_PASSAGE TO READ_:
Doesn't really feel that useful in practice.
I'd rather have it source the original document everytime, then an LLM-generated wiki which I most likely wouldn't have the time to fact-check and review myself.
The problem is that it is still a slop: not only it adds a lot of noise ("architecture" diagrams based on some cherry-picked filenames, incomplete datatables, hyperfocusing on strange things), it also hallucinates, adding factually incorrect information (while direct questions to LLM shows correct information).
I built an implementation of this and tested it on 3 Alex Hormozi books (~155K words, 68 source files). Some data for the skeptics:
The naive version (each book as 1 file) produced exactly the slop people are describing here. But splitting into chapter-level files and recompiling changed the output categorically. Same model, same prompts — the only variable was source granularity.
The compiler produced 210 concept pages with 4,597 cross-references (19.2 avg links per page). 20+ concepts synthesized across all 3 books unprompted — one pulled from 11 source files and found a genuine contradiction between two books that neither makes explicit. 173K words of output from 155K input. It's not compression — it's synthesis.
The thing I think the "this is just RAG" comments are missing: a vector database is only useful to machines. You can't open a .faiss file and browse it. A wiki is useful to both. I open these files in Obsidian, browse the graph, follow links, read concept pages — no AI needed. But when I do ask the AI a question, it reads the same wiki pages I do, and the answers are better than RAG because the knowledge is already structured and cross-referenced instead of retrieved as raw chunks.
That's the key insight in Karpathy's idea. The compiled wiki is the interface for humans AND the knowledge layer for AI. Same artifact, two audiences.

_EXTRACTED ENTRIES_:

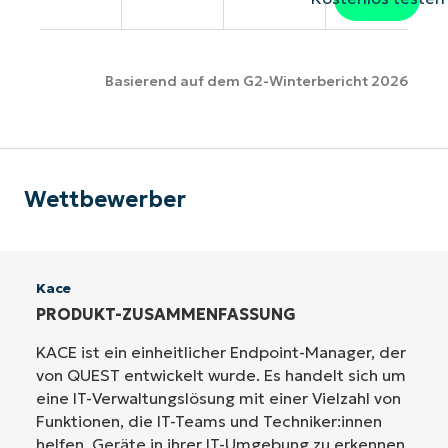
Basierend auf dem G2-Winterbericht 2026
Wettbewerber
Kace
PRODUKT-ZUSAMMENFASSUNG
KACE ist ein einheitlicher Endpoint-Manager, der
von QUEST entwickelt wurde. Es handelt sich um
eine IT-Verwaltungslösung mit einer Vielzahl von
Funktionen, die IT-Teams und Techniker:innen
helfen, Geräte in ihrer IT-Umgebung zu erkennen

* * *

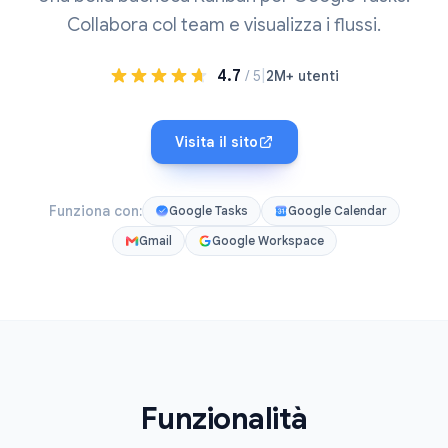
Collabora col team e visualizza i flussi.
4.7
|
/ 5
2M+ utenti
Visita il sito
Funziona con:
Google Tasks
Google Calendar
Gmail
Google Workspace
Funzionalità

==

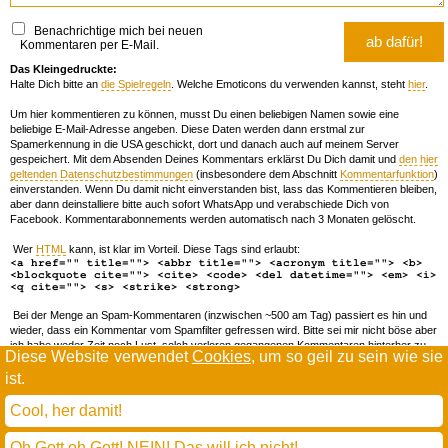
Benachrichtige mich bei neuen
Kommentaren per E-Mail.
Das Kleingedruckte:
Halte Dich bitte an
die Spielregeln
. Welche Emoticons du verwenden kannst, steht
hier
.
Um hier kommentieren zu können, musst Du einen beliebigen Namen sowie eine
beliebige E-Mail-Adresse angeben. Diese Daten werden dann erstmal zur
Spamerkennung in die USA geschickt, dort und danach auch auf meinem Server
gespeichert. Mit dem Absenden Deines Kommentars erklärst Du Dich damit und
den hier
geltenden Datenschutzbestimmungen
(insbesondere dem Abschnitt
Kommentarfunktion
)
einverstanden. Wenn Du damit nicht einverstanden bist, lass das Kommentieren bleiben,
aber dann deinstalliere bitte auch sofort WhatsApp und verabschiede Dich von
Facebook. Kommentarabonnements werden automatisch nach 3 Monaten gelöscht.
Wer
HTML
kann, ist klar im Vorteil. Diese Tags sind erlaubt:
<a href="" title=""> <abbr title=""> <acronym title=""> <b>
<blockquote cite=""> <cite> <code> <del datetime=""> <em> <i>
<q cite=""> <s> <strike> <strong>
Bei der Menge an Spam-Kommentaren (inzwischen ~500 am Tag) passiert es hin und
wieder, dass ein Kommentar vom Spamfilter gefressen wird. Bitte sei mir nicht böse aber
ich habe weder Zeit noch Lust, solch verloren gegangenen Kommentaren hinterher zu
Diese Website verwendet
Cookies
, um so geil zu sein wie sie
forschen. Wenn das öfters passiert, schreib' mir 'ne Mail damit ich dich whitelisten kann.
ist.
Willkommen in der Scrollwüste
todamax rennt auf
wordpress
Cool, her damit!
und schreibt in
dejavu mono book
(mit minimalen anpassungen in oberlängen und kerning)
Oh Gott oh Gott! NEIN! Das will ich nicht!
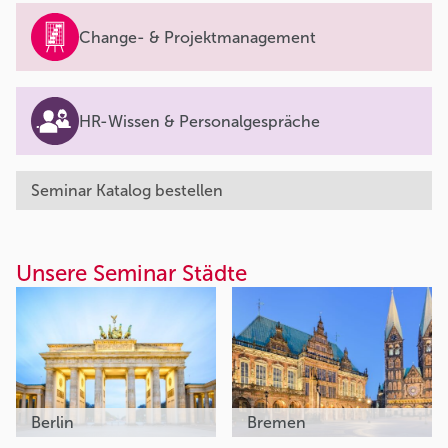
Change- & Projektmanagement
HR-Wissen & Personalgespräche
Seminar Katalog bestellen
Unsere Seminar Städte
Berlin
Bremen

_TASKS TO CARRY OUT_:
(1) List every kind of noise that the thread on LLM-generated wikis says such a wiki adds.
(2) In the thread on LLM-generated wikis, what change to the source files turned the slop into categorically different output?
(3) Carry on the thread about LLM-generated wikis from the point where it stops.

_ANSWERS BY ITEM NUMBER_:
(1)
- "Architecture" diagrams based on some cherry-picked filenames
- Incomplete datatables
- Hyperfocusing on strange things

(2) Splitting each book into chapter-level files and then recompiling.

(3)
~Cost: 12M tokens, ~10-15 min. Repo: https://github.com/vbarsoum1/llm-wiki-compilerI'm not sure how you can get any closer to "turning your thinking over to machines." These tasks may be "grunt work," but it's while doing these things that new ideas pop in, or you decide on a particular or novel way to organize or frame information. Many of my insights in my (analog? vanilla? my human-written) Obsidian vault (that I consider my "personal wiki") have been made or expanded on because I happened to see one note after another in doing the "grunt work", or just by opening one note and seeing its title right beside a previously forgotten one.
There's nothing "personal" about a knowledge base you filled by asking AI questions. It's the AI's database, you just ask it to write stuff. Learn how to learn and answer your own damn questions.
Soon pedagogy will be a piece of paper that says "Ask AI."
I hate this idea that a result is all that matters, and the quicker you can get the result the better, at any cost (mental or financial, short-term or long-term).
If we optimized showers to be 20 seconds, we'd stop having shower thoughts. I like my shower thoughts. And so too my grunt-work thoughts.
---
As an aside, I'm not totally against AI writing in a personal knowledgebase. I include it at times in my own. But since I started my current obsidian vault in 2023 (now 4100 self-written notes, including maybe up to 5% Web Clipper notes), I've had a Templater (Obsidian plugin) template I wrap around anything AI-written to 'quarantine' it from my own words:
==BEGIN AI-GENERATED CONTENT==
<% tp.file.cursor(1) %>
==END AI-GENERATED CONTENT==
I've used this consistently and it's helped me keep (and develop) my own writing voice apart from any of my AI usage. It actually motivates me to write more, because I know I could always take the easy route and chunk whatever I'm thinking into the AI, but I'm choosing not to by writing it myself, with my own vocabulary, in my own voice, with my own framing. I trick myself into writing because my pride tells me I can express my knowledge better than the AI can.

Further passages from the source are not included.